II.   The Respondent's Position

[7]               The Respondent asserted that the issue in this litigation, i.e. whether the predominant purpose of the letters was audit or criminal investigation, was not complex, was based on settled law and, although important to the Applicants, had no wider application. Party and party costs under the Tariff permit only partial indemnity. The Applicants did not, as they could have, apply for directions for full indemnity via a lump sum under Rule 400(4) or multiple sets of costs under Rule 400(3)(l), and cannot purport to do so now in the guise of an assessment of costs: see Astrazeneca A.B. v. Novopharm Ltd., [2004] F.C.J. No. 1196 (A.O.). The Respondent agreed to the maximum 7 units permitted for item 1, but argued that, in the absence of directions from the Court, there is no discretion to exceed that amount.

+-------+

REQUESTS =
A: In the Respondent's Position excerpt, why does the Respondent say the Applicants cannot now get full indemnity or multiple sets of costs?
B: Count the lines of the rows that contain the string "calc".

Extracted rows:
+-------+

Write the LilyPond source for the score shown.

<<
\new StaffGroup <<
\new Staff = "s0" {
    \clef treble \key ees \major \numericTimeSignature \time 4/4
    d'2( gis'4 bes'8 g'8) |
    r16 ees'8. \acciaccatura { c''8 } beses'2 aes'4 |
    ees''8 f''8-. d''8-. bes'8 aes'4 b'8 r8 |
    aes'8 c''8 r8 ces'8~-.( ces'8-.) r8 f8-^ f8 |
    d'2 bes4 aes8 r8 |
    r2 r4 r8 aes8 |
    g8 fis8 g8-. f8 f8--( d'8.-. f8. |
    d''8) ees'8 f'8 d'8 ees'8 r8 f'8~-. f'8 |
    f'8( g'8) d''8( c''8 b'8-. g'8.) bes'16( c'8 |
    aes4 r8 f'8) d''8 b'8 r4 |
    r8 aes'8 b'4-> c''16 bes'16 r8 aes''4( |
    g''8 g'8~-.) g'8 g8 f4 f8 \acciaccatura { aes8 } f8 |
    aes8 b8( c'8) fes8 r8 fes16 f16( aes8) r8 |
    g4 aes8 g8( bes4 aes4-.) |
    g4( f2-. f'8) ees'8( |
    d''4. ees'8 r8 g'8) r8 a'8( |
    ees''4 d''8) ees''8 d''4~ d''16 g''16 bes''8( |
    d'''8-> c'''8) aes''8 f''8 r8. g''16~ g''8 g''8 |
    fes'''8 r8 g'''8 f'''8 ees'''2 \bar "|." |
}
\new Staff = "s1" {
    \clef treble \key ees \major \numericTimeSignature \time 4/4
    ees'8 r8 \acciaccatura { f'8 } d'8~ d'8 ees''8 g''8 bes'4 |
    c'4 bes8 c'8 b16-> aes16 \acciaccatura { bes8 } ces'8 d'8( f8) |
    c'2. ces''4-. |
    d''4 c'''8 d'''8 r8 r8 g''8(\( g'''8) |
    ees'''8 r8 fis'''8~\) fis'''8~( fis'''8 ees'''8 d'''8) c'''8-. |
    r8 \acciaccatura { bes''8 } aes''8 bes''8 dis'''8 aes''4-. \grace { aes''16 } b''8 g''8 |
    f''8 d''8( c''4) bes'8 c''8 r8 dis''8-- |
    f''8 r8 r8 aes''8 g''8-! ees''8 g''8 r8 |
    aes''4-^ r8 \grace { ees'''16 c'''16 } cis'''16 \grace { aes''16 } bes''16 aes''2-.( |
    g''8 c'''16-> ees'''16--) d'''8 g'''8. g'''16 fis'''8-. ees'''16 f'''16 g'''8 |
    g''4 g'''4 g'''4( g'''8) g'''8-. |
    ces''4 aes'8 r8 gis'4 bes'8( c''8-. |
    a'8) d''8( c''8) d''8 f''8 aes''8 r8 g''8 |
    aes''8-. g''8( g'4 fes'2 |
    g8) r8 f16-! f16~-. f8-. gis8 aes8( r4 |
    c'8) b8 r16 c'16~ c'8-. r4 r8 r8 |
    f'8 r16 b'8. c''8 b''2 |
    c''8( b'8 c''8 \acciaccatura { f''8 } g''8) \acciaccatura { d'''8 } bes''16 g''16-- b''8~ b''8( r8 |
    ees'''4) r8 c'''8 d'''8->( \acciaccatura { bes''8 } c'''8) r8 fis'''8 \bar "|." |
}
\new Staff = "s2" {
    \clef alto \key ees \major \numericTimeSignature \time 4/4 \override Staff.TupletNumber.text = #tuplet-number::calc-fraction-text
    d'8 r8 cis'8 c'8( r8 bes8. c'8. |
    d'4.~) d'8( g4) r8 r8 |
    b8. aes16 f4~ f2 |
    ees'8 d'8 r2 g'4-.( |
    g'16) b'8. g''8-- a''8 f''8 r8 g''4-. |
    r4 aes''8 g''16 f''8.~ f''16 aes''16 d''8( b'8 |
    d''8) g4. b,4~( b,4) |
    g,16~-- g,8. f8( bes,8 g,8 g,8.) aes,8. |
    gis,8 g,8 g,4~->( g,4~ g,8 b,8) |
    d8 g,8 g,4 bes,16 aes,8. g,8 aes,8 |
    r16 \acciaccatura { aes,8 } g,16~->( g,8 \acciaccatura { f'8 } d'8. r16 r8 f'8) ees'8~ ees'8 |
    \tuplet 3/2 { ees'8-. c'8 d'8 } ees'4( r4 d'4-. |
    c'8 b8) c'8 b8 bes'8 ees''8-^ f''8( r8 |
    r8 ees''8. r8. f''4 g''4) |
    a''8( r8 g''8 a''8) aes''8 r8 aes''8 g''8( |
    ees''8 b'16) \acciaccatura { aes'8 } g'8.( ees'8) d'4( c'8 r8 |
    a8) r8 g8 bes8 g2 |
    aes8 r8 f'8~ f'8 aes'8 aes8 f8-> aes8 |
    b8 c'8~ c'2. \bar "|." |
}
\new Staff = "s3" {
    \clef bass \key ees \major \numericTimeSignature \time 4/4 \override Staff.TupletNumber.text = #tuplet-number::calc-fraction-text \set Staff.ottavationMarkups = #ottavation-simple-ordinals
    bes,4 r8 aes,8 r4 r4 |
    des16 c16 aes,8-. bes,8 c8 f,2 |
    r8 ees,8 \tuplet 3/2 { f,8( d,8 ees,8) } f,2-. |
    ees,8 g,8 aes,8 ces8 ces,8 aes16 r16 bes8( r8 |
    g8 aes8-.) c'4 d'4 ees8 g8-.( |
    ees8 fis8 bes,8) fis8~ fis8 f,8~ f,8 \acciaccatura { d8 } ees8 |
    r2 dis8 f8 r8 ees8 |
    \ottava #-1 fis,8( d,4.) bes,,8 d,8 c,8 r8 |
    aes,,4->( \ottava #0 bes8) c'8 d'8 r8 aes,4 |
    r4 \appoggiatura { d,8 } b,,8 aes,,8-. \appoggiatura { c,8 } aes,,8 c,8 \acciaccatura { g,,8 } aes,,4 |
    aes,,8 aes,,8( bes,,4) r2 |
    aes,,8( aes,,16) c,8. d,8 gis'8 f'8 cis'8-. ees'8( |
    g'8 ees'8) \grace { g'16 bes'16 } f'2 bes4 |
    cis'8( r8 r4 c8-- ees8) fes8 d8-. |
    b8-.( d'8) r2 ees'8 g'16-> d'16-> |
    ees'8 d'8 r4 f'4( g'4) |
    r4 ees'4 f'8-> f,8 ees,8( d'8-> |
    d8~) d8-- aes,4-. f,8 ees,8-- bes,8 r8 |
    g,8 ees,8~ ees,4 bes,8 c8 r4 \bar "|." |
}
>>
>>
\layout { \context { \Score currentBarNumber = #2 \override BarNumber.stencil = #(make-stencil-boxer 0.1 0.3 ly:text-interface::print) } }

+-------+

RESPONSES =
A: The Applicants could have applied for directions for full indemnity through a lump sum under Rule 400(4), or for multiple sets of costs under Rule 400(3)(l), but they did not. The Respondent says they cannot try to do that now under the guise of an assessment of costs.

B: 2